Tears roll down the face of an ethnic Myanmar Rohingya refugee during a demonstration outside the United Nations (UN) offices in Kuala Lumpur, July 16, 2014. (Photo: Getty)

November 15, 2014

YANGON, Myanmar -- Myanmar's minority Rohingya Muslims are among the most persecuted people on earth, and advocates of their cause were hoping President Obama would not only press the issue during his visit this week - they were hoping he would simply say their name.

Myanmar's government views the estimated 1.3 million Rohingya - living in dire, segregated conditions in western Rakhine state - not as citizens, but as illegal migrants from Bangladesh encroaching on scarce land. For that reason, they say the Rohingya ethnicity does not exist.

In a bid to draw attention to the issue, the U.S. advocacy group United to End Genocide launched a social media campaign titled #JustSayTheirName, and thousands of people have signed an online petition and tweeted photos of themselves holding placards with the slogan on social media.

During a private meeting with President Thein Sein on Thursday which focused largely on the Rohingya's plight and a need for constitutional reforms ahead of 2015 elections, Obama used the word "Rohingya" multiple times and did so purposefully, according to a senior U.S. official who spoke only on condition of anonymity because the official was not authorized to comment by name.

Notably, Obama chose to hold his news conference in Myanmar on Friday with Aung San Suu Kyi, the face of Myanmar's mixed evolution away from autocratic rule, instead of the night before with Thein Sein.

Obama mounted a warm show of support for Suu Kyi, voicing opposition to a constitutional rule that's keeping the pro-democracy icon off next year's ballot. While crediting Myanmar for progress in its transition to democracy, he offered a blunt assessment of the distressing shortcomings that have called that transition into question.

Left unaddressed by Obama during his two days in Myanmar was growing skepticism about whether Suu Kyi, his fellow Nobel Peace Prize laureate, is willing to fight as vigorously for human rights and tolerance as she is for democratic reforms. The U.S. has deep concerns about the abuse of the Rohingyas, but Suu Kyi has resisted calls to speak out on their behalf.

"If you ask how do we propose to resolve all these problems of violence between communities, between ethnic groups, we've got to start with rule of law," Suu Kyi said, speaking in general terms. "People who feel threatened are not going to sit down and sort out their problems."

Obama did use the term "Rohingya" and said discrimination against them wasn't consistent with the kind of country Myanmar wants to become. "Ultimately that is destabilizing to a democracy," he said.

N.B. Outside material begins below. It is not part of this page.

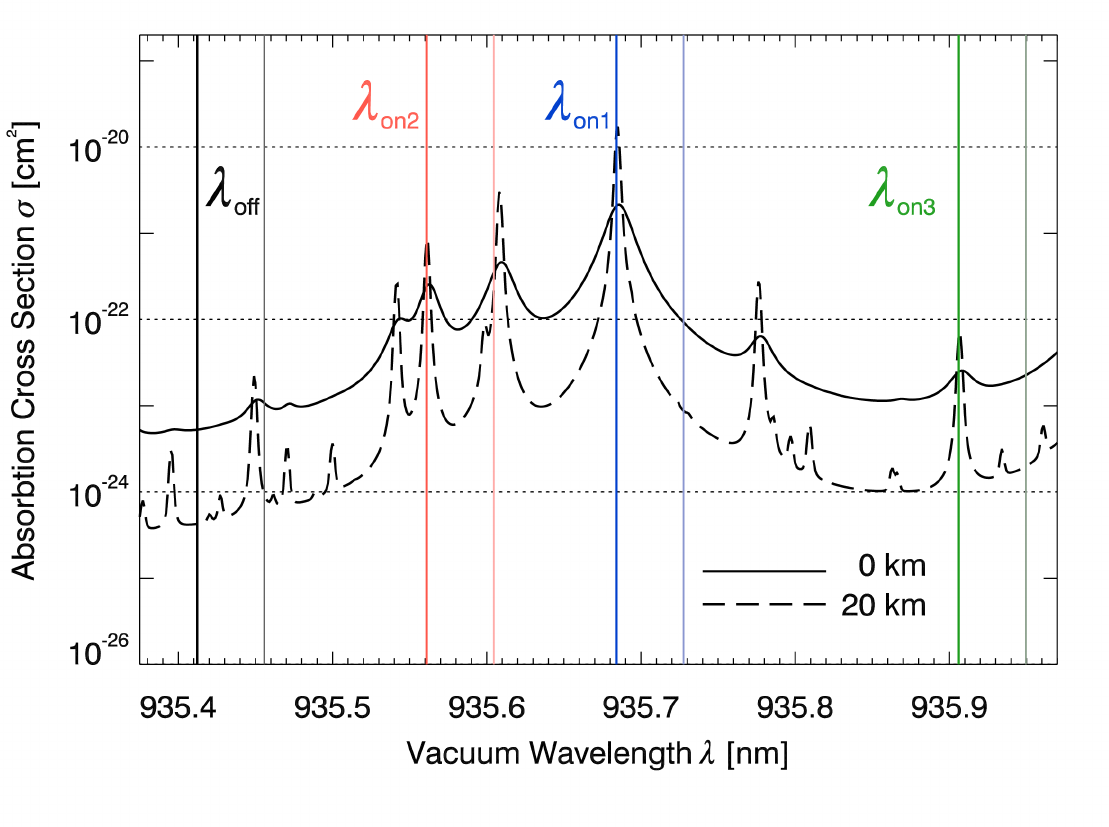
Figure 5. Water vapour molecular absorption cross sections σ as a function of vacuum wavelength λ using the HITRAN 2008 database [53] for sea level (solid line) and an altitude of 20 km (dashed line) according to US Standard Atmosphere conditions. Wavelengths used in this study are indicated by vertical thick lines; the additional thin lines represent the Doppler shifted wavelengths on the backward path. Water vapour absorption of the first and second harmonics generated by the transmitter is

Human rights groups say the Rohingya comprise one of the world's largest stateless groups. Over the past two years, their plight has deteriorated markedly, with 140,000 trapped in crowded, unsanitary camps and more than 100,000 more fleeing as refugees in flimsy boats. Hundreds have been killed in mob attacks, and an unknown number have died at sea.

Although many Rohingya arrived in Myanmar generations ago, the government and most residents of Rakhine state insist they are ethnic Bengalis from Bangladesh - which also denies them citizenship. In Myanmar, neither 'Rohingya' nor 'Bengali' are counted as one of the 135 officially recognized ethnic groups.

Since the start of this year, Myanmar's government has stepped up pressure on foreign officials not to use the word "Rohingya," and United Nations officials say they avoid the term in public to avoid stirring tensions between Muslims and the country's Buddhist majority.

On Thursday, however, U.N. Secretary-General Ban Ki-moon called on Thein Sein to address citizenship concerns for the Rohingya community.

Ban's use of the word drew a harsh rebuke from Maung Maung Ohn, the chief minister of Rakhine state, who said in a statement that the term fosters distrust and furthers the "divide between the (ethnic) Rakhine and Bengali populations."